The antics of the band seem to always overshadow the music, and we never actually hear them play, but it's not even the point. It's just the band's story.

Absolutely. Some of the great seminal bands like The Beatles and The Sex Pistols, they were as much about image and behavior as they were about their music at the start. The Stones and The Pistols were the bad boys, The Beatles were witty and clever. Those things all added to them being fantastic musicians as well. Especially in the UK; people like their musicians to be bad boys.

Which do you find more creatively fulfilling: movies and television or music?
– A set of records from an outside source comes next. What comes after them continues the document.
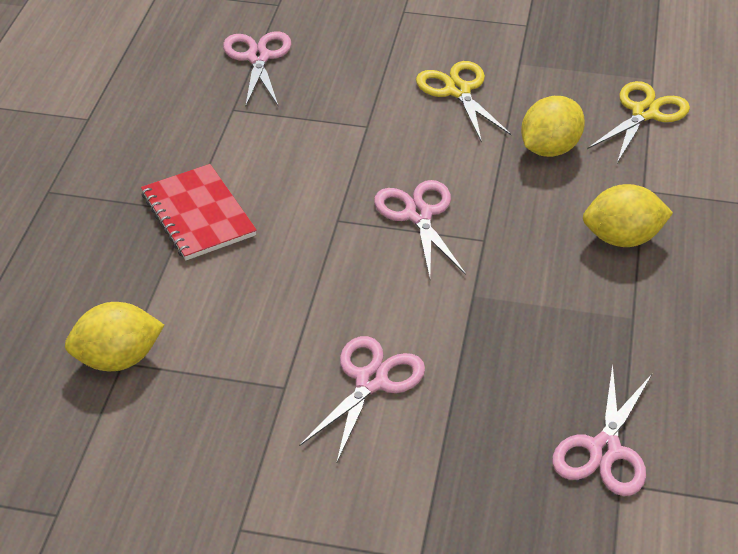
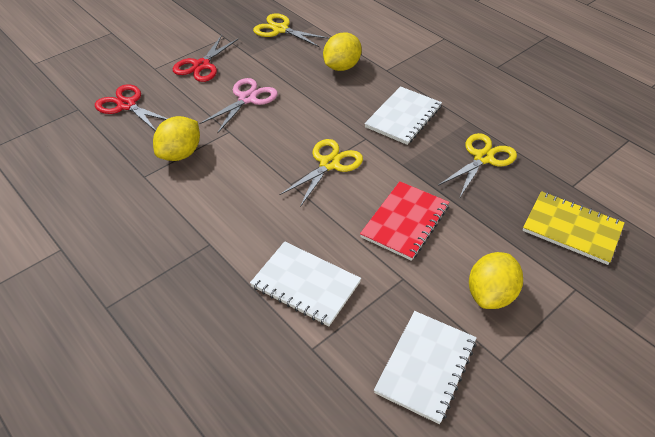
pink scissors: [223,31,291,108] [299,336,425,464] [374,180,466,278] [552,364,652,496] = 4 -> [199,78,278,134] = 1
red scissors: none = 0 -> [95,84,168,131] [173,35,239,82] = 2
white notebook: none = 0 -> [250,241,361,326] [364,86,442,145] [374,311,477,424] = 3
yellow notebook: none = 0 -> [523,191,625,265] = 1
yellow scissors: [416,61,512,143] [587,81,690,163] = 2 -> [253,13,330,47] [279,139,363,207] [438,133,517,199] = 3

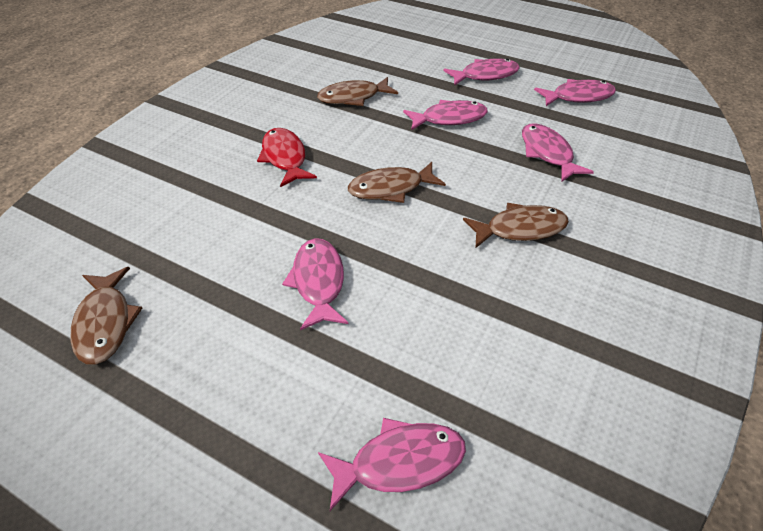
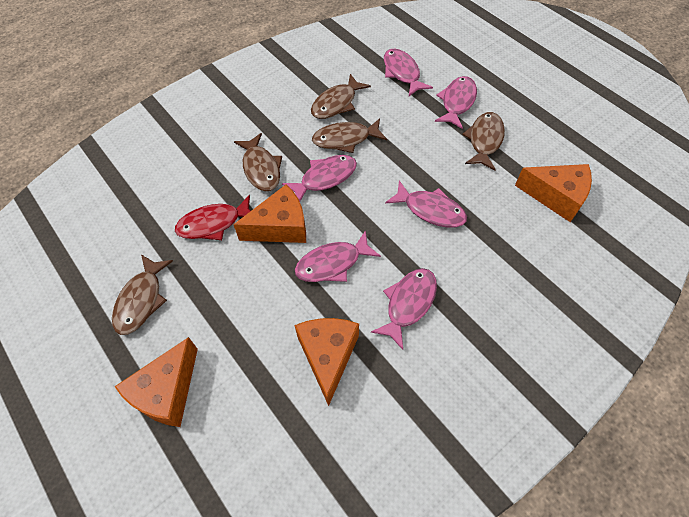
brown fish: [70,267,142,365] [317,77,398,106] [348,162,446,203] [463,203,569,248] = 4 -> [112,254,173,335] [234,133,282,191] [311,74,371,119] [312,118,387,153] [462,112,505,170] = 5
orange cheese: none = 0 -> [115,337,198,427] [233,185,306,243] [294,318,359,406] [515,164,592,222] = 4

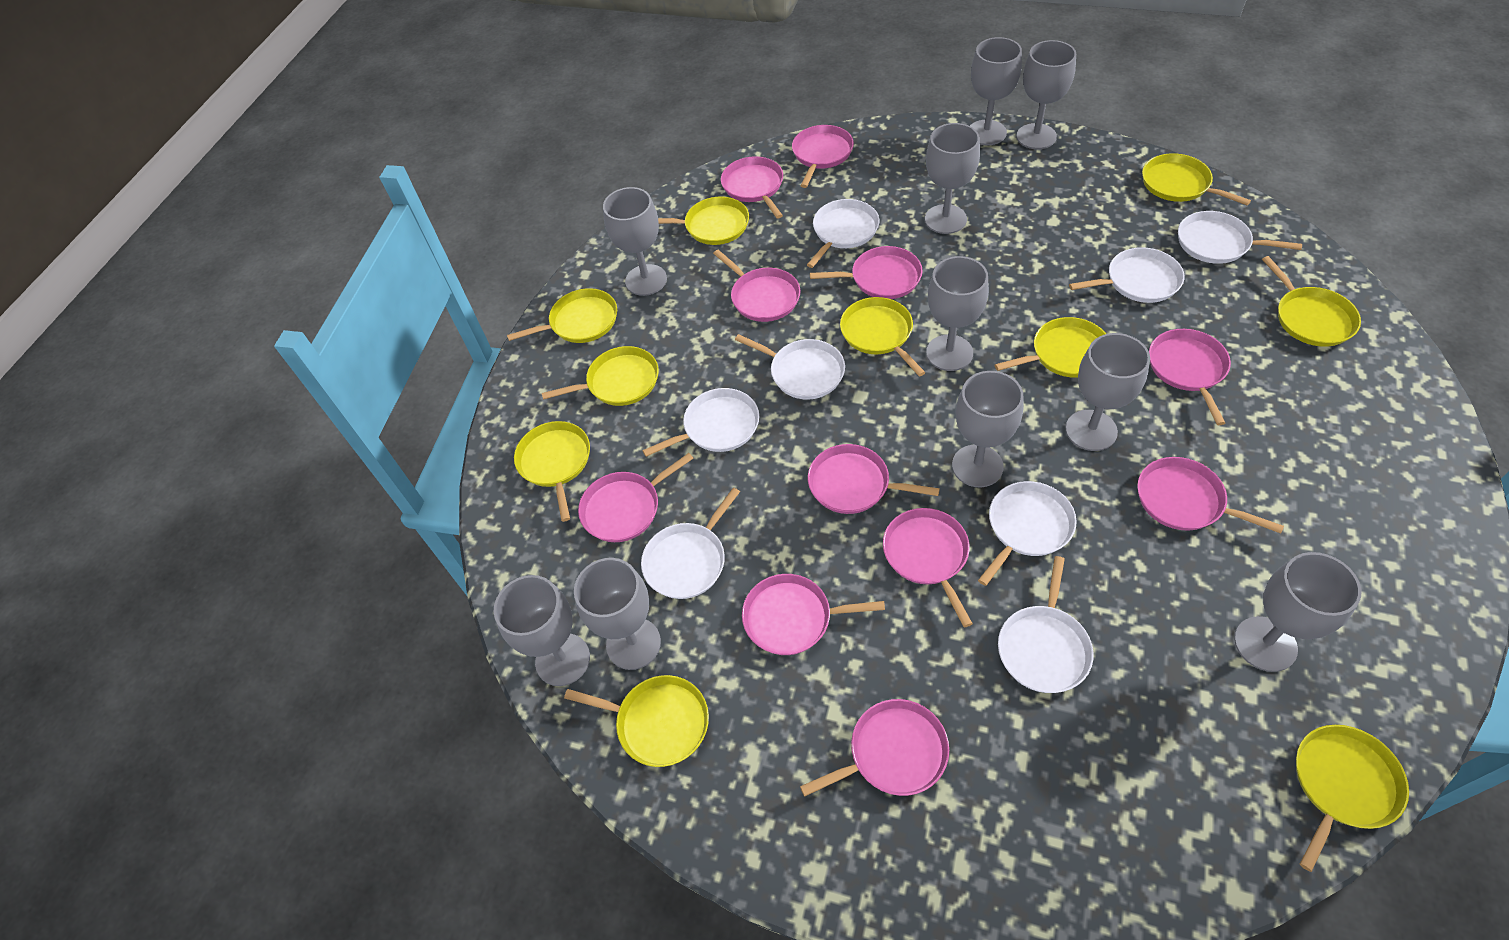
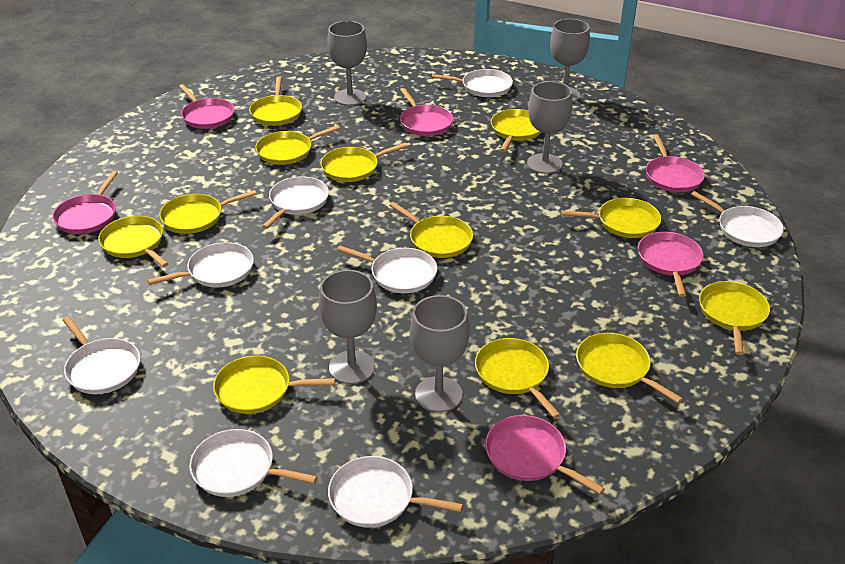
grey goblet: [494,575,590,686] [574,558,661,670] [603,187,667,296] [925,123,980,234] [926,256,989,371] [952,371,1024,487] [970,37,1022,145] [1016,40,1076,149] [1066,333,1150,451] [1234,552,1361,672] = 10 -> [319,270,377,384] [327,21,367,106] [410,295,470,412] [527,81,573,174] [550,19,590,102] = 5
pink pan: [578,453,694,542] [713,250,800,322] [721,156,783,219] [742,574,885,655] [792,125,854,188] [800,699,949,796] [808,444,940,514] [810,246,923,299] [883,508,973,627] [1137,457,1284,533] [1149,329,1231,425] = 11 -> [52,171,118,234] [179,84,235,129] [400,88,453,136] [485,415,605,494] [638,232,703,297] [646,134,705,192] = 6
yellow pan: [507,288,617,343] [514,421,590,522] [542,346,659,406] [564,675,709,767] [658,197,749,245] [840,297,926,376] [995,317,1106,378] [1142,153,1251,205] [1262,256,1361,347] [1296,725,1409,872] = 10 -> [98,216,169,267] [159,190,257,234] [213,356,336,414] [249,76,302,126] [255,125,340,165] [320,143,408,182] [389,202,473,258] [475,338,561,418] [491,109,541,152] [561,198,661,238] [576,333,683,403] [699,281,770,355] = 12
It's a really good question, actually. I think if I was really honest about it the best time you'll ever have as an artist is going live on stage to a packed, expectant audience. There's nothing that can top that, genuinely. It's an amazing feeling. Television and film come very close when you see people reacting to your work, clapping or cheering, but I'd say from an artistic sense nothing will ever beat the buzz of going on a stage and playing in a band. It's pretty special. I think it’s almost the highest art form because in popular culture, popular music has been so important in world history now, this last 50 years, and I think that's [because] it moves people in a very certain way. You'll never have a feeling like you have watching a band when you're 16 years of age, when you'd do anything to see that band. As human beings, we always carry that with us. If I was completely honest I'd say nothing tops being in a band on a stage.

I'm told it's more instant, too, whereas with a film you're making it and then you put it out...

Actually there's a great conversation between a very famous British filmmaker called Ken Loach, who did stuff like Kes, and Noel Gallagher. They're talking about their art forms and Noel says to Ken, "you've made some of the great British films of the last 30 years and I'm jealous of that." And then Ken Loach says, "yeah, but you've connected with people in an instant way that I could never do in filmmaking when you write a song." And I thought he was right when he said it is a bit more instant. I think it's because music, as human beings, when we take in music, it affects us in certain ways. It catches our soul in a certain way and I don't know why that is.

Svengali is available now through VOD in North America.